This is a tidbit from my past personal experience, in-person, knowledge. I attended a public (then deemed classified) meeting at MA State Police barracks in Framingham back mid-year 2002, which included head State Police personnel, the actual Motorola salesman who sold the entire set up, and other individuals. Guess what was discussed at this (classified) meeting, a document was passed around for attendees to read, and it was a complaint RE: past system's failure, system crashing, Trooper complaints, etc. The State hired an outside engineer for a study of the current system, and the future proposed system, and guess what. The study proved the State's 800MHz system was deemed dangerous, should not be further used, and unfit as being reliable. None of the individuals in that room were allowed to remove the study from the room. I actually asked questions including how many Trooper's were injured in the line of duty in which the radios and/or radio system failed, and the room was silent. Though it was made known to all of us at the meeting, SP was hiding it from their own employees (i.e. Troopers) of this study and SP was aware the initial Boston 800 TRS system and other poor initial 800 set ups (i.e. western MA) radios had failed and police officers had suffered injuries from radio failures, which was outlined in the paperwork we all read at that meeting. It was also made public by SP admin staff, the system would never work in western MA due to mountainous terrain, and I know that personally...
Part 2:
Prior to this above meeting (which was why I attended due to witnessing multiple 800MHz failures in real life), I was a member of a non-profit S&R group, in which MSP Troopers were present, and at this point in time, they all had brand new 800MHz portables. In Spring/May-June 2002, the search was in the Blandford/Chester State Forest, during early summer 2002. There was no 800MHz TRS coverage, they used a high level site 800MHz 800 ITAC rptr, which failed to provide repeater coverage for the 140 troopers deep into the woods. I was in personal attendance w/ the S&R group searching for the subject. I was the one who brought in a VHF deployable VHF repeater, but SP radio tech denied the service.

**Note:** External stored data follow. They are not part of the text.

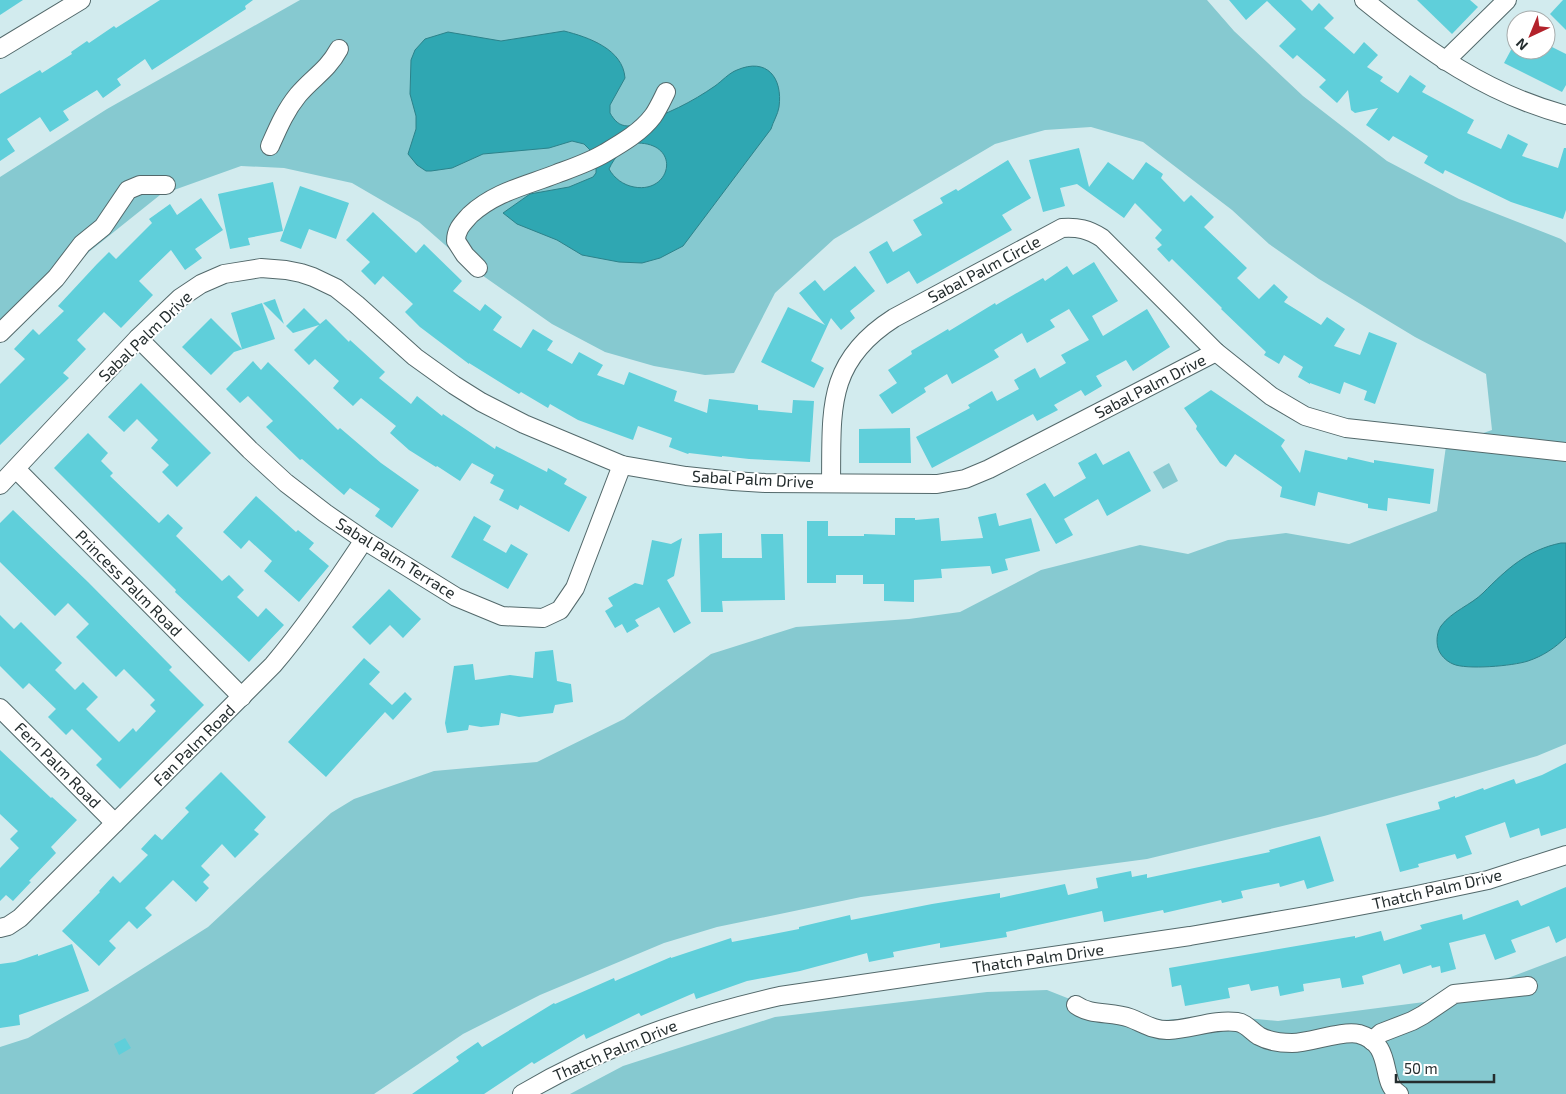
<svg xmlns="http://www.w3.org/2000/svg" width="1566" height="1094" viewBox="0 0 1566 1094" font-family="'Exo 2',sans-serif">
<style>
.green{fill:#86c9d0}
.water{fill:#2fa7b2;stroke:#2c828a;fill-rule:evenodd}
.building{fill:#5fcfda}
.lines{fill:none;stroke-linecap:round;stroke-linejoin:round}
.minor-casing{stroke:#53696b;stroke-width:20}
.minor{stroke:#fff;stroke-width:18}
.labels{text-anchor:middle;stroke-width:4;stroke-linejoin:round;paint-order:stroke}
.street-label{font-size:16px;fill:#242d2e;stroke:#fff}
</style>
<rect width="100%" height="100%" fill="#d2ebee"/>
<!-- green -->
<g class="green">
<polygon points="300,0 1207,0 1234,31 1303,96 1387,161 1459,199 1561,239 1566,243 1566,744 1537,756 1462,778 1324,816 1147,859 861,897 717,927 664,943 540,995 463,1034 374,1094 0,1094 0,1047 28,1038 88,1003 208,927 331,813 354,799 434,771 537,762 624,719 711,654 796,627 909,619 960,612 1041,570 1140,545 1188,554 1228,540 1286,533 1349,544 1437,511 1446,446 1492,430 1486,374 1415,337 1319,279 1269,244 1232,210 1143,142 1091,127 1045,130 995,144 834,239 775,293 734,373 705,375 654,366 605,352 552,324 469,266 419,222 352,183 284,168 241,166 160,195 90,251 0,340 0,177 107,109"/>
<polygon points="1169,463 1178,481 1163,489 1153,472"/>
<polygon points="1566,956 1566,1094 570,1094 623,1066 775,1017 987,992 1047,990 1085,1005 1163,1020 1225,1016 1278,1021 1455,998"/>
</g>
<!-- water -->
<g class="water">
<path d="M564 31C588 37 623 49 625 78L610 105V113C614 120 619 126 628 126 631 126 636 123 639 123 666 115 692 102 715 86 722 81 729 73 737 70 767 57 783 78 779 107 778 114 773 122 771 129L683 246 660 258 642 263 619 262 582 255 557 240 517 224 503 213 530 194 569 187 593 177 596 173V161L591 151 584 144 572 141 549 148 483 154 452 168 431 171H426L417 165 408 154 416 129V116L410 94 411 60 415 50 425 39 448 32 501 41ZM638 143C682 144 671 194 634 187 623 185 614 178 609 169 615 156 624 146 638 143Z"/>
<path d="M1561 543H1566V637C1555 648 1543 656 1528 661 1513 666 1466 670 1453 664 1446 661 1440 655 1438 648 1436 641 1437 632 1441 626 1452 611 1471 605 1483 593 1507 569 1527 550 1561 543Z"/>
</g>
<!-- building -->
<g class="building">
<polygon points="0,0 23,0 0,15"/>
<polygon points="160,0 253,0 245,6 246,9 152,70 145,59 117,79 121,85 103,98 97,90 63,111 69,120 50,132 40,117 7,139 15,151 0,161 0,94 40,70 42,73 72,54 71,52 87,41 89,43 114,26 116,28"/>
<polygon points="1229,0 1301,0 1312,11 1319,3 1334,18 1324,28 1354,54 1364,42 1378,55 1367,67 1383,77 1380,81 1398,93 1410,75 1426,86 1422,92 1474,120 1467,133 1501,149 1508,134 1528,144 1522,156 1558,168 1564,148 1566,148 1566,210 1563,219 1511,202 1445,170 1443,174 1424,163 1428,156 1393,136 1389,141 1366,125 1378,108 1355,113 1351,110 1348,90 1337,103 1319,87 1326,80 1297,55 1293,59 1279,46 1296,29 1267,1 1246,20"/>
<polygon points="1417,0 1470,0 1478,7 1452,34"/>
<polygon points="1563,0 1566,0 1566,30 1550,14"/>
<polygon points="1546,44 1566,54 1566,85 1562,92 1504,63 1511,50 1546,50"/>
<polygon points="1079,148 1089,187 1108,162 1133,180 1146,162 1163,174 1161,178 1184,202 1191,195 1214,217 1204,227 1247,268 1237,278 1259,299 1274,284 1288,297 1284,302 1321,325 1327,317 1345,329 1334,346 1360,355 1369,332 1397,343 1375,404 1364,400 1367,391 1344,382 1340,394 1310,383 1310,384 1298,377 1303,367 1284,355 1279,364 1264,355 1266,352 1221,309 1222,308 1172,259 1169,262 1157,249 1162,245 1155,238 1162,230 1135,203 1124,218 1077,184 1060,188 1065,206 1043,212 1029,160"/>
<polygon points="1008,160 1031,198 1002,215 1012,230 917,284 909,271 887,284 869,252 887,241 893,252 922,235 913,220 943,203 940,198 956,189 958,191"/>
<polygon points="273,182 283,231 248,238 250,245 230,249 218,194"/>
<polygon points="300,186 349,203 336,239 309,229 301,249 280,241"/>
<polygon points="201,198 223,230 195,249 202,258 185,270 171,250 139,281 153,295 121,328 104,312 77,340 86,349 63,373 69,378 0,445 0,384 25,359 14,349 33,329 39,335 64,311 58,306 97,264 109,252 116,259 152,223 149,219 170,204 177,215"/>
<polygon points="373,212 416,253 424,244 462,281 453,291 480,311 485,304 502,317 493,330 521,348 533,329 553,341 547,350 572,364 579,352 603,365 597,375 624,385 629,372 677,391 674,401 707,413 709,399 758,405 758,410 792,413 793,400 814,401 810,462 749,459 722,456 722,457 689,453 688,454 669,447 672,438 638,426 633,440 578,420 550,404 548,408 521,392 519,394 469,363 469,364 420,327 405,312 413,304 383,276 375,285 361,271 370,262 346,240"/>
<polygon points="1094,262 1118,301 1092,316 1103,336 1147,309 1170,347 1133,371 1126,360 1096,376 1102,386 1085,396 1081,390 1054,405 1058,410 1037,421 1033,414 932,468 916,437 970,408 968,405 992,391 997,401 1019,389 1014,380 1035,368 1040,378 1066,363 1061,355 1089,340 1069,309 1050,320 1055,327 1027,343 1022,333 994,350 999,357 952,384 947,374 924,388 926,392 892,414 879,395 897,383 888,370 912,354 911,351 948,329 949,331 995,303 996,305 1043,278 1045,281 1067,266 1073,275"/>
<polygon points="855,266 875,291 850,311 855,318 841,330 831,318 811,361 824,368 814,388 761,362 788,307 825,325 799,293 815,280 824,291"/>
<polygon points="275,299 284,324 263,303"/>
<polygon points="262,303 275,339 234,352 211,375 182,347 211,318 242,349 231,313"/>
<polygon points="304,308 320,324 326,319 349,342 350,340 385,372 379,378 411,404 417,396 442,416 443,414 495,449 496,446 547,472 548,468 567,479 564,484 587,497 569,532 520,505 518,510 499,500 504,490 490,483 494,475 472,463 460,481 437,466 436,467 409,450 390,433 396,426 361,398 353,406 333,388 339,381 315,359 309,365 294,350 319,325 293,333 286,326"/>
<polygon points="253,361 261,370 268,362 338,430 340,428 381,463 419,490 392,528 375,516 380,509 350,488 344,495 302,459 300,460 266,427 273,421 248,396 240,403 226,389"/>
<polygon points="141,383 211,453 177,487 162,472 169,465 151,448 158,440 137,419 124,432 108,417"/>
<polygon points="1211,390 1285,440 1281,446 1300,473 1305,450 1347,460 1348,457 1374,463 1374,460 1434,469 1430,504 1388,498 1387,511 1368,508 1368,504 1318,492 1315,506 1280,497 1282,487 1235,454 1226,467 1220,463 1196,429 1197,426 1184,408"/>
<polygon points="910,428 911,463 859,463 859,429"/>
<polygon points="88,433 108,453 101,461 113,473 110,476 159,523 168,514 183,528 176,536 222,581 229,575 244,590 237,597 258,617 266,608 284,625 249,662 175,592 176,590 54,468"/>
<polygon points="1129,451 1151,491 1107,516 1098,499 1064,519 1073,535 1056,544 1026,494 1045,483 1054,497 1086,478 1078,463 1096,453 1103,465"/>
<polygon points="256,496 296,532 298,530 314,543 309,549 329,566 299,602 264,571 272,561 249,540 241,549 223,532"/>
<polygon points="13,510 88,582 172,667 169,670 204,705 120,789 96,765 102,759 72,729 66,735 48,717 56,709 29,683 23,689 0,666 0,615 14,629 21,622 62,663 55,670 75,690 83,682 98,697 86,709 119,742 133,728 136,732 156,711 150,705 155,700 124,669 116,677 76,637 89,624 68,603 55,616 0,562 0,523"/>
<polygon points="996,513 999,526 1031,518 1040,551 1005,559 1008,570 992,574 990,566 941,569 942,578 914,580 914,602 884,601 884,584 863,584 863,575 836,575 836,583 807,583 807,521 828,521 828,536 864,536 864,534 895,535 895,518 915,518 915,520 939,518 941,541 983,538 978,517"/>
<polygon points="474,516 491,526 483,540 506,553 511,544 528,554 508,589 451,557"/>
<polygon points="722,533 722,558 762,558 761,534 783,534 785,600 722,601 723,612 701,612 699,534"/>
<polygon points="682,538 674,576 667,580 691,623 674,633 659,607 635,620 639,626 627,633 622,624 615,628 605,611 613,606 608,598 635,583 643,585 652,540 671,544"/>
<polygon points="389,589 421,619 403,638 390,625 370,645 352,627"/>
<polygon points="553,650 557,681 571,684 573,702 555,705 553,713 519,717 501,713 499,725 481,727 469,725 468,730 447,733 445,723 454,666 473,664 475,680 510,675 533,678 535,652"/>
<polygon points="364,658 380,672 369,684 392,705 405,692 412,699 393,720 385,712 326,777 288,742"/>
<polygon points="0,750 51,798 52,797 77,820 51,847 56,853 29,881 31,882 13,901 6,895 0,901 0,868 19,848 10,839 18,831 0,814"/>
<polygon points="1566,763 1566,828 1541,836 1539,828 1510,838 1505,822 1465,836 1472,854 1457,859 1455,854 1418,864 1419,867 1400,872 1386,824 1440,809 1438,802 1455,796 1455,798 1483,788 1484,790 1514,779 1516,784 1542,775"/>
<polygon points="221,772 266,817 254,830 259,834 235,858 222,844 201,866 210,875 203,882 209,888 196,902 173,880 145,908 152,915 137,929 129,921 109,941 116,948 99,966 62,931 100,892 99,891 113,876 120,883 148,855 141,849 155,834 162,840 189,812 185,808"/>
<polygon points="1320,836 1334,881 1307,889 1304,880 1280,887 1279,883 1241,891 1243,898 1222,903 1221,900 1164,913 1163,910 1104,922 1102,911 1006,932 1007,937 940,948 940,943 893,952 894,957 869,962 867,953 800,971 747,981 696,999 694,993 641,1016 639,1013 586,1039 584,1034 534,1064 532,1062 484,1094 412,1094 459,1061 456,1057 478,1042 482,1047 554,1003 555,1004 614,978 615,981 671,957 671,958 731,938 732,942 799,929 799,927 850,915 851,920 932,904 1000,893 1000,898 1065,884 1068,895 1098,888 1096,878 1131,871 1132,877 1147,874 1147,878 1270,852 1269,850"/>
<polygon points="1566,887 1566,938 1556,943 1549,926 1511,940 1516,952 1495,960 1485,934 1449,943 1456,969 1441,973 1440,966 1432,968 1431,965 1403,974 1400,964 1362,976 1364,984 1342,988 1340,978 1303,984 1304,991 1280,996 1278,986 1251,991 1249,984 1228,988 1230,998 1185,1006 1181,985 1172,987 1169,968 1355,936 1355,938 1381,931 1384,941 1422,929 1420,925 1462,914 1463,920 1518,900 1521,906"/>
<polygon points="72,944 89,991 19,1015 20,1025 0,1028 0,964 15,962 38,954 38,956"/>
<polygon points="125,1038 131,1048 119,1055 114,1044"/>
</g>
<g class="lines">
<!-- minor casing -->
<g class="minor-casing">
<g id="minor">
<path d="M1364 0C1427 51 1487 94 1566 115"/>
<polyline points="0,49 81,0"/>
<polyline points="1445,61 1507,0"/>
<path d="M270 146C278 128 285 111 298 95 313 77 327 71 339 49"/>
<path d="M478 268 465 255 456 241C456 229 463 223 470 215 495 192 525 186 556 174 572 168 590 162 605 153 622 143 641 132 653 116 658 109 662 100 666 92"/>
<polyline points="0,333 56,278 82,244 103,227 128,190 140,185 166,185"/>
<polyline points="138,338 250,450 286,483 325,513 364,540 456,597 502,616 543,618 560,610 575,588 622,465"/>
<polyline points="16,469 242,697"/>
<path d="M831 483C832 411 825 362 894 318L1062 228C1078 227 1088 229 1102 238L1216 352 1271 396 1305 416 1346 428 1566 452"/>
<polyline points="0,485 138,338 180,298 201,284 224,274 261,268 286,270 301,273 313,277 336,288 356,304 415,357 454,385 481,402 524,424 622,465 686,476 733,481 765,483 937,484 965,479 989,469 1216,352"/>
<polyline points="0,708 115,823"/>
<path d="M0 928 8 926 20 918 273 665C307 625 335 584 364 540"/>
<path d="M1076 1005C1091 1016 1112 1011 1130 1018 1143 1023 1155 1031 1169 1030 1192 1029 1214 1019 1237 1022 1246 1023 1251 1031 1259 1036 1268 1041 1281 1043 1292 1043 1311 1043 1341 1030 1359 1034 1395 1044 1379 1083 1399 1094"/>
<polyline points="1372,1041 1381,1033 1412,1021 1423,1015 1454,994 1528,986"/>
<path d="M522 1094C603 1046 688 1017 780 996L1190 936 1311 915 1412 896 1488 880 1566 855"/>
</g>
</g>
<!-- minor -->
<use href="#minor" class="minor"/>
</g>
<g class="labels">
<!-- street labels -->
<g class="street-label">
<text transform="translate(984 269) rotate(-28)" y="6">Sabal Palm Circle</text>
<text transform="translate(145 336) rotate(-44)" y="6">Sabal Palm Drive</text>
<text transform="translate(1150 386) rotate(-27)" y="6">Sabal Palm Drive</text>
<text transform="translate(753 479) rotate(3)" y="6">Sabal Palm Drive</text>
<text transform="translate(396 558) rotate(32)" y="6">Sabal Palm Terrace</text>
<text transform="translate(129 583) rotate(45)" y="6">Princess Palm Road</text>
<text transform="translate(194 745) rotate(-45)" y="6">Fan Palm Road</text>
<text transform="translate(58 765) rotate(45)" y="6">Fern Palm Road</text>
<text transform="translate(1437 889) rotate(-13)" y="6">Thatch Palm Drive</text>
<text transform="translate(1038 958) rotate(-8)" y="6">Thatch Palm Drive</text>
<text transform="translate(615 1050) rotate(-23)" y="6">Thatch Palm Drive</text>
</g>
</g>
<!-- north arrow -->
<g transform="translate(1531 35) rotate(224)"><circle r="24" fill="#ffffff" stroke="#a7abab"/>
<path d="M0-4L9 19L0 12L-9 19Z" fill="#b3222b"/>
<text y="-8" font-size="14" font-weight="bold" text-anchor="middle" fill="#242d2e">N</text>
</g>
<!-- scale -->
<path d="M1396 1074v8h98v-8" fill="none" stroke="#242d2e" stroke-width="2.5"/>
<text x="1404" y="1074" font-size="15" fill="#242d2e" stroke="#ffffff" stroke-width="4" paint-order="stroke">50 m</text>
</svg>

My S&R team (with 3 civilian staff, 1 Chester PO, and 3 SP troopers). The S&R group was on VHF simplex. We civilians located the suspect (deceased), had no way to radio SP. A Trooper from our team was summoned, we showed him the body. He proceeded to climb down a ravine, fell and broke his leg in front of us. The SP radios failed life safety measures to call for help. I used the S&R VHF portable and radioed the SP command post (at Chester FD). I got the S&R director, but he was not at the command post. I switched channels to Chester Fire (then on simplex) and got someone in the Fire Station. They responded, and I was the sole individual who relayed that a Trooper had a broken leg and needed a medical evac. They dispatched EMS in ATV's to our location. This is when the SP went nuts on me for exposing that they knew all along the 800MHz was dangerous from the get go. This incident was discussed at the MSP-Framingham meeting, and then they banned me from all future meetings, which is what happened.
After a ton of public records requests back then, they falsified many records. This multi day search cost us taxpayers over $930,000 in payroll (including OT), 137 cruisers on scene {70 of them used to relay radio comms on 800 "SP DIRECT"}, 3 SP radio techs, $10 of millions of new radios failed each day for 3 days, total.
The meetings were from a privately formed committee by SP staff, and included the FCC Enforcement Director (who was a paid member of the committee, who got them the 700-800 spectrum they needed, and the Motorola salesman was also a direct member). This is what made me sick, was during MSP paid lunch break, the salesman was all over me and filled me in (sitting at his table), he was a relative of a SP employee, and admitted to bragging (in general, misconduct). He was offering me an "in" on the money tree.